基于循环神经网络的声学建模方法研究

CASIA OpenIR > 毕业生 > 博士学位论文

	基于循环神经网络的声学建模方法研究
	赵媛媛
	2018
学位类型	工学博士
中文摘要	基于语音的人机交互方式，因便捷高效而越来越受到人们的青睐。语音识别作为其中最关键的技术之一，长期以来都吸引了大量的科研人员。近年来，基于加门循环神经网络的语音识别技术因其卓越的性能表现而逐渐成为主流。

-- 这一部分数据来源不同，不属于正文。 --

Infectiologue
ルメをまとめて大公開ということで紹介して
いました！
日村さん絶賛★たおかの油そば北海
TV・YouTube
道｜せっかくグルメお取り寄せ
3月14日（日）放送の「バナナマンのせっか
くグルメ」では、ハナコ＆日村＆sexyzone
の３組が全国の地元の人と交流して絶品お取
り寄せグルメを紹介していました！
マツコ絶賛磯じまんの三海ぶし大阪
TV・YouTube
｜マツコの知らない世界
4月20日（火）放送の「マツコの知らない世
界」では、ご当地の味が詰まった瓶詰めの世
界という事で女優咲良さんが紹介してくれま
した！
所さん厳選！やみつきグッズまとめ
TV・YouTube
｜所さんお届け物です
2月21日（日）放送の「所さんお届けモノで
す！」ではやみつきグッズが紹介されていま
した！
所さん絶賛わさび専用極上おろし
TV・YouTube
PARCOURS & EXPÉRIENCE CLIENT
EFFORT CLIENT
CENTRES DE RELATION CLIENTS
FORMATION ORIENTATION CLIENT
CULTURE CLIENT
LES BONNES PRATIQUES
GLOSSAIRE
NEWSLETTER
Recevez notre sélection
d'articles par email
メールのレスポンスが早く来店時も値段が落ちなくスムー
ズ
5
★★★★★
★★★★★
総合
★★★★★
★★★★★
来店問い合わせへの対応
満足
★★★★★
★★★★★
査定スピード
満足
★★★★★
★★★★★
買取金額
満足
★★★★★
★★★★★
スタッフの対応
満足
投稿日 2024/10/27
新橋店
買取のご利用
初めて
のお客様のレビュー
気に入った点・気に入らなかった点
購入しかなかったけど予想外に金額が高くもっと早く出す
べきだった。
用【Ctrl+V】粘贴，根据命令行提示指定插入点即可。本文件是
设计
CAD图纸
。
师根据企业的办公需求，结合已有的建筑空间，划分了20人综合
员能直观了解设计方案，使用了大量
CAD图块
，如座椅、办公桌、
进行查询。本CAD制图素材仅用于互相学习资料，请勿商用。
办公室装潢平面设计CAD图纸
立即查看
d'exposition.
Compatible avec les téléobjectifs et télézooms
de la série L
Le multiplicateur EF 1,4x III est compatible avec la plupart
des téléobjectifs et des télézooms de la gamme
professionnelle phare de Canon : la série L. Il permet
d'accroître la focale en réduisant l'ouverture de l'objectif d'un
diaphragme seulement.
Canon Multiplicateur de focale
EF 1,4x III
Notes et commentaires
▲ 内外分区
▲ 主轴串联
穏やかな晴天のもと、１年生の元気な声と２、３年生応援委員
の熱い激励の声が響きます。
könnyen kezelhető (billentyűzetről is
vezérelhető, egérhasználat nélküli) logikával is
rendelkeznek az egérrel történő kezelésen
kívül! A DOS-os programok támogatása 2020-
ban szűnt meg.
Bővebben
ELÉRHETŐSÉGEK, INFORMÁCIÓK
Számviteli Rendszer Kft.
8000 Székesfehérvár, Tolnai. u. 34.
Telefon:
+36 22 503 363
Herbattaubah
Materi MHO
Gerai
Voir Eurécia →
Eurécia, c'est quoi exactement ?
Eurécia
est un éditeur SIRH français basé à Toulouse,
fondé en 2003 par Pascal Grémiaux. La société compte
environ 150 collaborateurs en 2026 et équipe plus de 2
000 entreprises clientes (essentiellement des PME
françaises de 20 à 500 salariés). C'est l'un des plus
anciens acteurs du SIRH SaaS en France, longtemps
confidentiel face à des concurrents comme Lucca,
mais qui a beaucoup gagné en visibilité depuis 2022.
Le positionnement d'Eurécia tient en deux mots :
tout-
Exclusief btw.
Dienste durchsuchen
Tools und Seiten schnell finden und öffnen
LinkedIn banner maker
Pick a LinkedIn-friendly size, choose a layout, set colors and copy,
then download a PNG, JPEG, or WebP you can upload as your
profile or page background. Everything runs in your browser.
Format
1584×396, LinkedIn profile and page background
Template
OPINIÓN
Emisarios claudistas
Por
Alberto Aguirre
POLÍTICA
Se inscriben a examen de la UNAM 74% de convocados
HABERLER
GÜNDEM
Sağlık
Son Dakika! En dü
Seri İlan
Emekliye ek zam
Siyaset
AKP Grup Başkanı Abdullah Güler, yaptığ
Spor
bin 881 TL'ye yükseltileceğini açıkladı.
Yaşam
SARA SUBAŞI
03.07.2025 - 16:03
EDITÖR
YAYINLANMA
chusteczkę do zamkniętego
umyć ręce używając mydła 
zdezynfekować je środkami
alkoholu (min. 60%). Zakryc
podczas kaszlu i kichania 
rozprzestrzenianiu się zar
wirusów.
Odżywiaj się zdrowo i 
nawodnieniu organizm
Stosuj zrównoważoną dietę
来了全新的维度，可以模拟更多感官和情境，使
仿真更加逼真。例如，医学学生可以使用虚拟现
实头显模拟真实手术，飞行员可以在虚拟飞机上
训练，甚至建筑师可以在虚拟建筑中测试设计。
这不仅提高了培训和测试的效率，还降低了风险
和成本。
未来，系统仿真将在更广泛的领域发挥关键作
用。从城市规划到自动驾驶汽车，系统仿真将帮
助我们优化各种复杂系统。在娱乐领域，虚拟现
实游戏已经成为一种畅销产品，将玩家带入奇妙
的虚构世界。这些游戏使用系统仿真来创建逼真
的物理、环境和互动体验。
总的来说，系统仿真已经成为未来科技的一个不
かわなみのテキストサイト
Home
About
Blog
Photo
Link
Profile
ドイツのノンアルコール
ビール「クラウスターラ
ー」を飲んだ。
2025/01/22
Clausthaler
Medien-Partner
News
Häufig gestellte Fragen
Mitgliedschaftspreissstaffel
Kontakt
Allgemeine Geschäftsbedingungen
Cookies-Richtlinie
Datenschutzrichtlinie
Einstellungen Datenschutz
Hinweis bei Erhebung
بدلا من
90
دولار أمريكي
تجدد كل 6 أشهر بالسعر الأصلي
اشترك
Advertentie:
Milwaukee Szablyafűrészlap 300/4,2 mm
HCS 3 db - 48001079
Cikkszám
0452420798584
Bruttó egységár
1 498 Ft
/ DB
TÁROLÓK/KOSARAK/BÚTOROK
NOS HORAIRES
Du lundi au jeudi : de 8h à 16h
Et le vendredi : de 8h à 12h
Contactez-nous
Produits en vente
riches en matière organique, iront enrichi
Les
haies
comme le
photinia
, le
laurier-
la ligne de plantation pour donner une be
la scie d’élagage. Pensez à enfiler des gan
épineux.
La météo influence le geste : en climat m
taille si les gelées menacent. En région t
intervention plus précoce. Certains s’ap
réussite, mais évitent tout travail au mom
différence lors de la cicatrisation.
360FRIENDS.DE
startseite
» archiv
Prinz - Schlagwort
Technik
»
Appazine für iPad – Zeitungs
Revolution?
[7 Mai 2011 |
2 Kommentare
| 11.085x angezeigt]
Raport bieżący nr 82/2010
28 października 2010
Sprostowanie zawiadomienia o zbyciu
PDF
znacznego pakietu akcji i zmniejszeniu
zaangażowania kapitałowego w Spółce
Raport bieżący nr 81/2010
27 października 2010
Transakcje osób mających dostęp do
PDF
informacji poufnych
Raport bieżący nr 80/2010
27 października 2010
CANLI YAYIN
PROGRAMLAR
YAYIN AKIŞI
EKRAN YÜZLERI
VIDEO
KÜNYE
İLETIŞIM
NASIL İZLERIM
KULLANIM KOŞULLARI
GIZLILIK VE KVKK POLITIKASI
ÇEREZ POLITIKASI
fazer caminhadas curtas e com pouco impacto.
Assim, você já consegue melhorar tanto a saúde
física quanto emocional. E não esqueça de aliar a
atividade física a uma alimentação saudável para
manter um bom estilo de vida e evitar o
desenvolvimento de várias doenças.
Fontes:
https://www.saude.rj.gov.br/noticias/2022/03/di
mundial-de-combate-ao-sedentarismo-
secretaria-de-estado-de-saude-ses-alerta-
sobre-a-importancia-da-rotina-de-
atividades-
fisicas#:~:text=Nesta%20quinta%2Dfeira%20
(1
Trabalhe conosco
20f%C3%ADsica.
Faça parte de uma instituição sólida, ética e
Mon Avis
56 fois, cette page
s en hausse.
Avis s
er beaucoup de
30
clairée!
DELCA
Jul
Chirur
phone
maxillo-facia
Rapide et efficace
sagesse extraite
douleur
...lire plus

然而，不同类型的加门循环神经网络实际性能表现不一，同时深层循环神经网络的多维退化以及其过度建模词间词内依赖关系等问题而极大地损害了模型的性能。另外，单一场景的独立建模严重束缚着实际产品的应用与发展。本文主要关注循环神经网络在语音识别声学建模中的应用，主要创新成果如下： 1、提出了LSTMP中投影矩阵的主要作用是对稀疏信息重新组合和选择，同时通过共享提升泛化能力。研究并分析了不同类型的加门循环神经网络之间的区别，重点研究了投影层、GRU和LSTM对于历史信息的处理。另外，指出了循环神经网络应用于语音识别时所做的隐含假设，并分析了这些隐含假设在实际应用中遇到的问题。 2、提出了基于多维残差学习的训练算法解决了深层循环神经网络在空间和时间维的退化问题。在空间维引入恒等映射，以确保信息的传递更加畅通。在时间维，利用语音的短时平稳特性通过调节时间粒度解决信息流通不畅问题。同时将行卷积置于顶层来综合多个并行序列的信息。在音素识别和大词汇量连续语音识别两个任务上都获得了相对10%以上的性能提升。 3、提出了词打散算法和改进的低帧率模型解决了循环神经网络的过度建模问题。词打散算法极大地克服了声学模型建模词间依赖的问题，使模型不过分依赖训练数据而推广性得到充分加强，结合相应的语言模型即可应用到新的领域。改进的低帧率模型充分利用全部训练数据，避免了低帧率模型丢失数据的问题，增加了模型鲁棒性，且降低了解码的计算成本和延迟时间。最终在HKUST数据集上获得了7%以上的相对错误率下降。 4、提出了基于上下文无关音节的CTC中文多场景语音识别方法。克服了上下文相关建模天然学习场景信息的缺点，实现了不同场景数据的混合建模。时长更长的音节可以有效建模协同发音，同时具有很好的泛化性和鲁棒性。针对不同采样率的数据融合进一步提出了基于VGG的底层特征提取，并引入了层归一化算法。在窄带电话数据和宽带手机数据上，相对于场景独立建模方法分别获得7%和15%的性能提升，实现了单模型可同时服务多场景的目标。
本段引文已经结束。